A breeze in the distance is calling your name.

Dec 26, 2013 19:16

YEAR-IN-REVIEW

The 2013 Highlight Reel, Italics Edition

January: T has a very, very busy day, resolves to relearn how to play the piano, and is lent, by a classmate, the very book he is now reading.

February: T contemplates writing a screenplay. Sidenote: A lot of link salad that month.

March: Spurred by a recent trip to New Haven, T takes stock of his time in Sweden and dreams about ex-girlfriends and centaurs. And I read a few books that month too. :)

April: T meets Dr. Cornel West, goes to watch some fights, and makes it onto the Columbia Journal of Race and Law.

May: T remembers an old friend from days past, daydreams about not being a lawyer, has an exam-related panic-mare, and finishes his first year of law school but can't tell his good friend about it. T also spends time with a girl in a park, and makes it safely to Palestine.

June: T visits Hebron and has a balcony moment in Ramallah

July: T begins "reading" his first audiobook, and has feelings about the Zimmerman verdict.

August: T finds himself in the midst of a job hunt.

September: T is ambushed by a bevy of extraordinary Nigerian women, visits a client in prison and embiggens his heart.

October: T boxes on the anniversary of the demise of someone precious, loses a girl, and sells a novelette to Asimov's.

November: T angrily begins a novel, has a writerly moment with said novel, visits a friend for a good time in Fort Greene, and experiences a scopic and fulfilling day, then, on a bus while sitting next to a cute painter, breaks the tape on 50k words.

December: In the midst of all that's happened over the past few months, T wonders about the efficacy of writing things down.

In keeping with that last entry, the decreasing frequency with which I post here can be attributed in part to my wondering about what it means to write these things down and what it means to write these things down here.

Since August 10, 2005, this has been a sort of memoir-in-progress, a detailed account of a journey towards some indefinable goal or point in the distance, an asymptotic reaching towards the notion of my very best self. I've grown and this here is the story of it.

A lot of life happened in October. And November. And December. Around Thanksgiving, my mother, after having reached a goal she'd been questing for ever since the fall of 2010 when tragedy struck, ended her second job. It was a momentous occasion. It'd been a custodial gig that she and Dad, when he was alive, had been doing ever since I was in grade school. Occasionally, it was extra Christmas spending money. Occasionally, it went towards paying tuition of any number of us. Occasionally, it held us over when it came to bills and the such. Mom had been wearing the same pair of sneakers the entire time and I was able to witness her finally throwing those shoes away. A page had been turned in the life of this family.

October saw me end a relationship, only to have one ended for me twice, sending me into a tailspin it took a month to get out of.
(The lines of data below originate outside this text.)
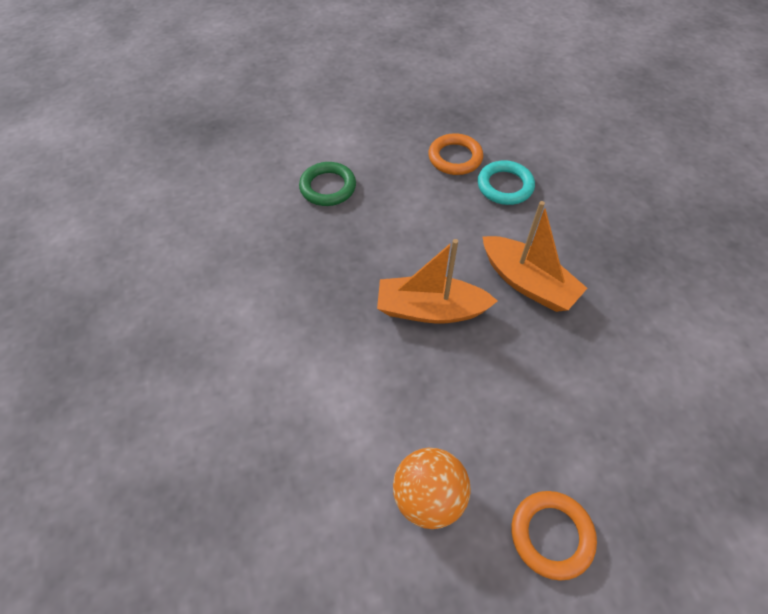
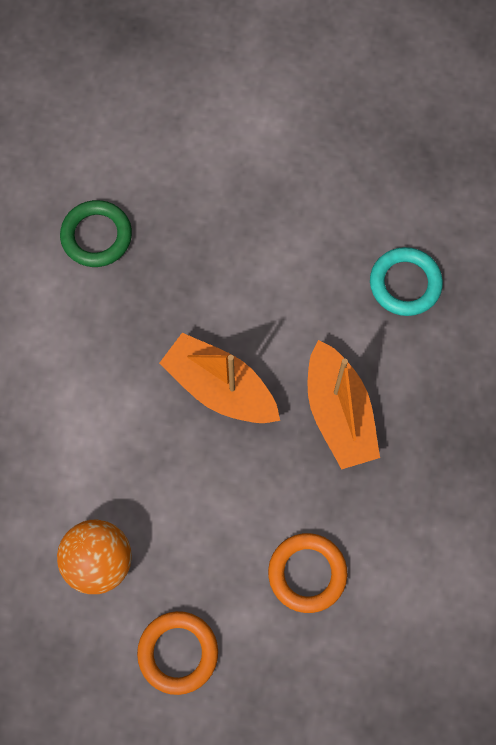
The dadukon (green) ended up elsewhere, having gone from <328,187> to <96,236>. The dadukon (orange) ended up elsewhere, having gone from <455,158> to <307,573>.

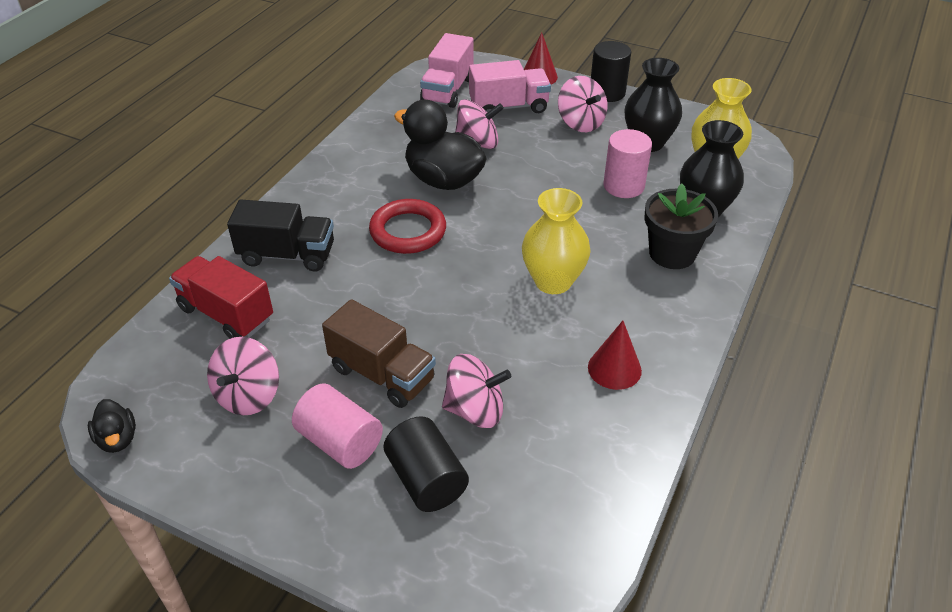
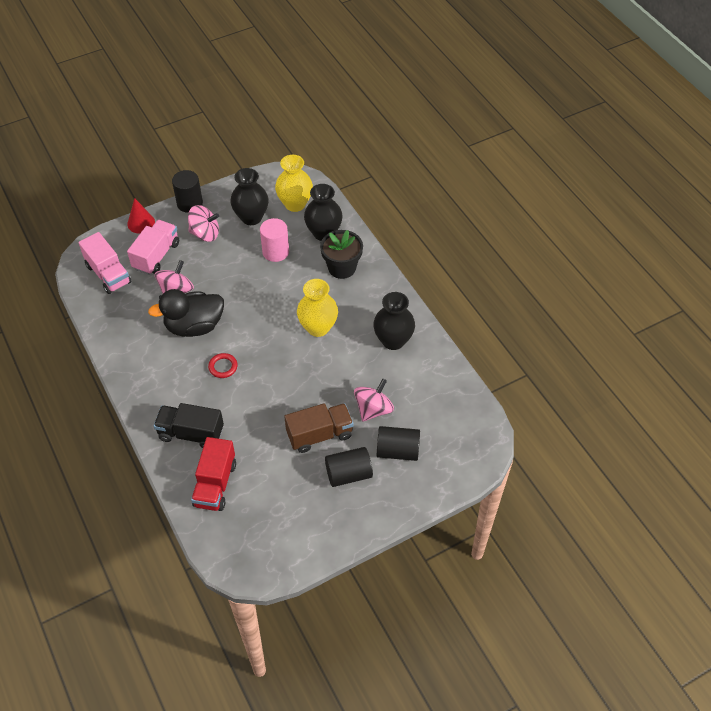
The second view lost the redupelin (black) at <117,439>. The second view lost the kibosal (pink) at <248,395>. Where the buzusumik (red) stood at <614,368>, the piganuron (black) came to stand at <393,340>. What was the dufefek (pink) at <340,442> turned into the dufefek (black) at <348,474>. The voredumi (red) at <226,314> ended up facing another way, 60 degrees counterclockwise from before. The voredumi (black) at <287,255> ended up facing another way, 120 degrees counterclockwise from before. The size of the dadukon (red) at <408,231> changed by a factor of 0.57.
And now sees me on the precipice of yet another amorous endeavor, having finally dismissed the idea that I should wait until I am "healed enough" to do this kind of thing, having given in to the idea that the only way I'm to properly learn how to do this sort of thing is to do it.

The absence of Palestine posts can be attributed to my new efforts to official-ize my narrative non-fiction aspirations. This year, I read much more longform non-fiction than I remember ever reading before and my love for the form has concretized in a sense. My latest essays have been vicious self-interrogations that have allowed me to flex new muscles and do a thing I'm immensely proud to be doing, a thing that is, even as I think on it now, expanding me and my understanding of myself. The Palestine essays, however, which began as letters to a friend, are writings of a different sort. Parts of a travelogue perhaps. With more resemblance to reportage than anything else. Of course, the elephant in the room is that the pieces manage to be about me nonetheless. Sometimes travel writing is less writing about a place and is more writing about one's self in a place.

I expect more essays to go up shortly, but for now am more than content with what I've amassed.

The year seems very much divided into trimesters. The spring seems qualitatively different from the summer, which is its own beast when put up against the fall. In the spring, I ended the third toughest year of my life and had a summer in the West Bank to look forward to. That summer saw me fulfill a long-held dream, cross an item off my bucket list that I thought would be there forever. And the fall felt more shot through with moments of joy than containing the stuff wholesale in its fabric. What I remember most of those months is fatigue and heartbreak and anger and confusion. But the joy, as rarely as it did occur, was and still is a palpable, massive thing. At the end of last year, I'd pledged to do the difficult thing, and I left it up to the powers-that-be to determine what forms that difficult thing would take. I believe I did difficult things this year. And they hurt, but they often healed as well. Scar tissue is stronger than skin. And happiness can be a tangible thing. And duty, though it is often separate from happiness, can, in the fulfillment thereof, contain its own genre of joy.